A small group of protesters demonstrated outside Halifax City Hall Tuesday to show their opposition to Metro Transit's decision not to place atheism-themed ads on its buses.

"Shame on Metro Transit for such obvious discrimination," Justin Trottier, president of the Freethought Association of Canada, said at the rally. "If the human rights commissions weren't busy themselves trying to censor words and images, they might look into our case, a genuine and obvious example of atheist discrimination."

About 16 protesters stood with Trottier, complete with bright orange duct tape on their mouths and holding two signs. One sign read "This is what metro transit is protecting you from." The second sign showed the now-infamous ad that was declined by Metro Transit: "There's probably no God. Now stop worrying and enjoy your life."

That slogan first appeared on buses in London, England, as part of an ad campaign promoting atheism that has since been duplicated in one form or another in other parts of the world.

In early February, the group Humanist Canada wanted to place ads on Metro Transit with the slogan, "You can be good without God."

But officials with the transit authority deemed that too controversial as well.

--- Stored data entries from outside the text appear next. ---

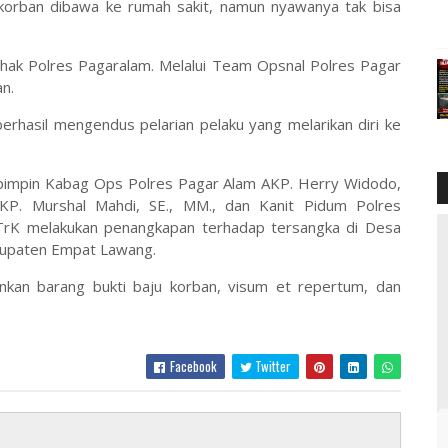
 korban dibawa ke rumah sakit, namun nyawanya tak bisa
ihak Polres Pagaralam. Melalui Team Opsnal Polres Pagar
n.
rhasil mengendus pelarian pelaku yang melarikan diri ke
pimpin Kabag Ops Polres Pagar Alam AKP. Herry Widodo,
KP. Murshal Mahdi, SE., MM., dan Kanit Pidum Polres
STrK melakukan penangkapan terhadap tersangka di Desa
bupaten Empat Lawang.
an barang bukti baju korban, visum et repertum, dan
Facebook
Twitter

The protesters Tuesday branded Metro Transit's refusal to advertise atheism-themed ads as "censorship."

Derek Rodgers, also with the Freethought Association, said his group is considering all options, including legal action.

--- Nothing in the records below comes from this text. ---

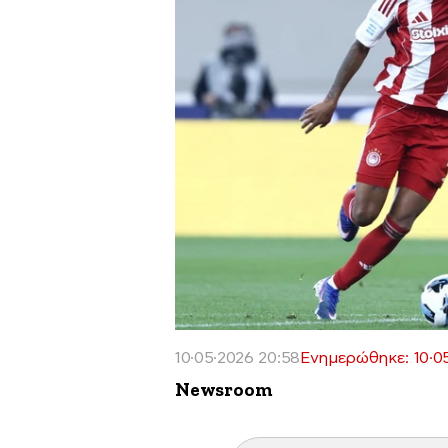
10·05·2026 20:58
Ενημερώθηκε: 10·05
Newsroom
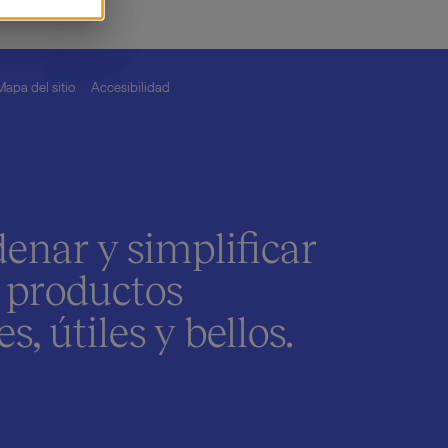
Mapa del sitio
Accesibilidad
denar y simplificar
 productos
, útiles y bellos.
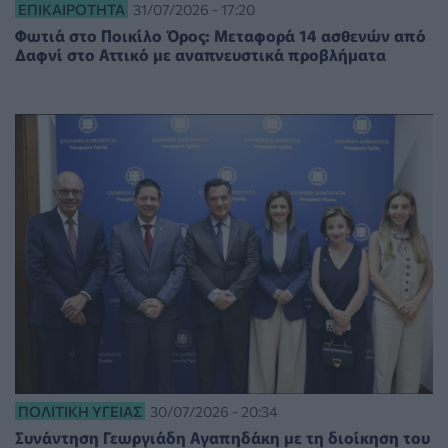
ΕΠΙΚΑΙΡΌΤΗΤΑ
31/07/2026 - 17:20
Φωτιά στο Ποικίλο Όρος: Μεταφορά 14 ασθενών από
Δαφνί στο Αττικό με αναπνευστικά προβλήματα
ΠΟΛΙΤΙΚΉ ΥΓΕΊΑΣ
30/07/2026 - 20:34
Συνάντηση Γεωργιάδη Αγαπηδάκη με τη διοίκηση του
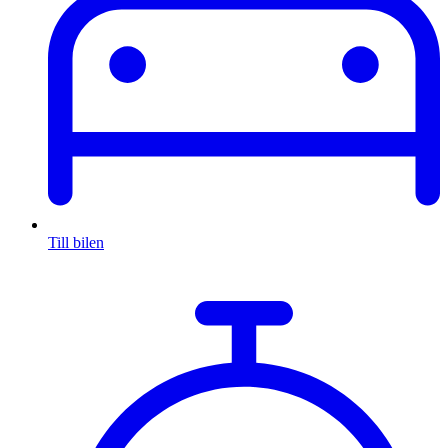
Till bilen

"A number of litigators have come to us and expressed their support and offered their services," Rodgers said. "We haven't made any official decisions yet. That depends on what Metro Transit decides. The ball is in their court."

Meanwhile, a representative with Metro Transit told CBC News the city transit system is waiting for a supreme court decision on a similar dispute about bus ads in British Columbia before it reconsiders running the ads.